WASHINGTON — Traffic congestion must be alleviated nationwide, or it will remain a detriment to the trucking industry as demand for transporting freight increases in the coming decades, the chairman of American Trucking Associations said. 

“Congestion has become, particularly over the last decade or two, an increasingly problematic thing for our industry in general,” Pat Thomas, ATA chairman and senior vice president of state government affairs for UPS Inc., noted here at the National Press Club.

Thomas cited findings from the American Transportation Research Institute that highway congestion resulted in nearly $50 billion in operational costs for trucking in 2014.

“That’s money we’re spending with nothing to show for,” Thomas stressed. “To put it in perspective, $50 billion in lost productivity is the equivalent of taking about 265,000 truck drivers and having them sit idle for a year and do nothing.”



ATA teamed with the American Road and Transportation Builders Association to highlight the Interstate Highway System’s infrastructure concerns on the system’s 60th anniversary. The Eisenhower-era network of roads and bridges needs a large-scale upgrade.

A U.S. Department of Transportation study determined that freight demand will increase quite significantly over the years, adding stress to the highway system. The American Society of Civil Engineers gave the country’s overall infrastructure a grade of D+ in 2013. An analysis of National Bridge Inventory data by TRIP, a Washington, D.C.-based group, determined that a significant number of bridges along interstates need repair.

John Lex, a truck driver for Wal-Mart Transportation and an ATA America’s Road Team captain, agreed that alleviating congestion along major freight corridors would boost productivity. Lex and Thomas also touted the potential that truck platooning could have to improve the transportation of goods and safety. Platooning links trucks via wireless communication, GPS satellites, sensors and cameras to have the trucks operate semi-autonomously behind each other.

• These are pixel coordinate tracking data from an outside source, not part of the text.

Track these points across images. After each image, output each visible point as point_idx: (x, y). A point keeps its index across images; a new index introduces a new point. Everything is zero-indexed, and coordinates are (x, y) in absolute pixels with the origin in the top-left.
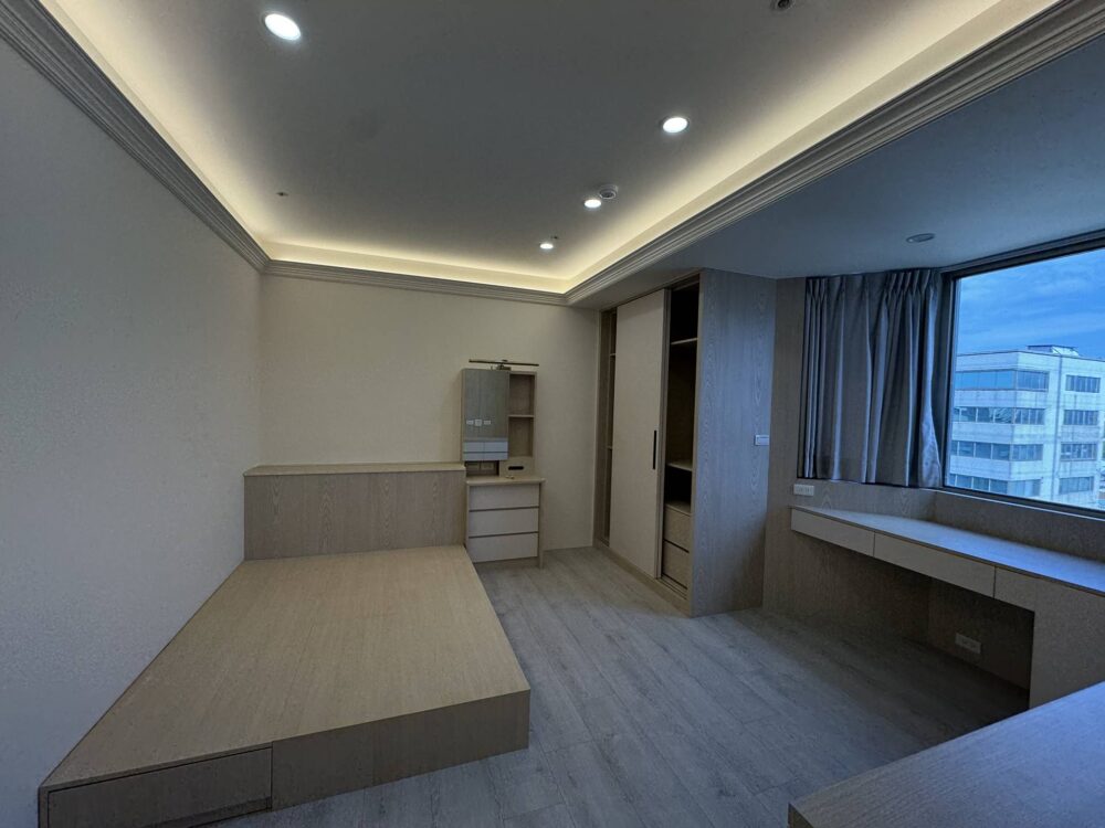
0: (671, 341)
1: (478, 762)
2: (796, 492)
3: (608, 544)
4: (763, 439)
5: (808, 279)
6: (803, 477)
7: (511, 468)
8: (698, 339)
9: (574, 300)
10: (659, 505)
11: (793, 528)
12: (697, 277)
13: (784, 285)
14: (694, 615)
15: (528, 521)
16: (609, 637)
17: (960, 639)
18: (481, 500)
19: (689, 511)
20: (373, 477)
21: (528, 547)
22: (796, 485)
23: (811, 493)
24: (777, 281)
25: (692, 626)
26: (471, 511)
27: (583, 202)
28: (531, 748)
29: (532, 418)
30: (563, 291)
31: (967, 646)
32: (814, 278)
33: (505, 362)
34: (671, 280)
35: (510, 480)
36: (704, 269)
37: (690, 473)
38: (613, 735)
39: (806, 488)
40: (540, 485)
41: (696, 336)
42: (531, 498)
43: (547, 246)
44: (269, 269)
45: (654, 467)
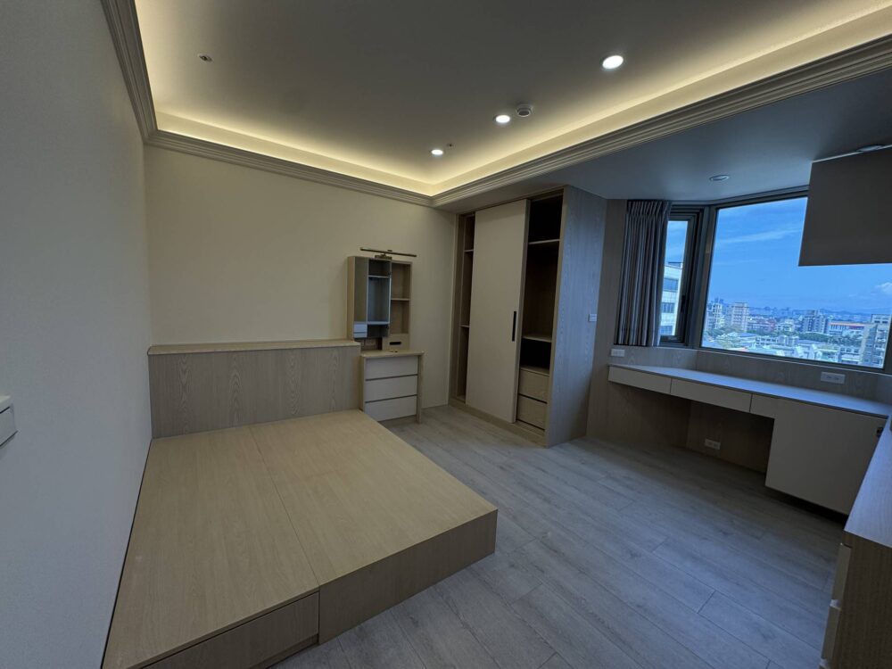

At the event, Sen. James Inhofe (R-Okla.) called on stakeholders to start pressing for long-term highway funding fixes on Capitol Hill. Inhofe warned such fixes will be needed to back the reauthorization of the FAST Act highway law that expires in less than five years. The FAST Act relied partly on non-transportation accounts to support infrastructure projects. Inhofe is chairman of the surface transportation panel in the Senate and a primary author of the FAST Act.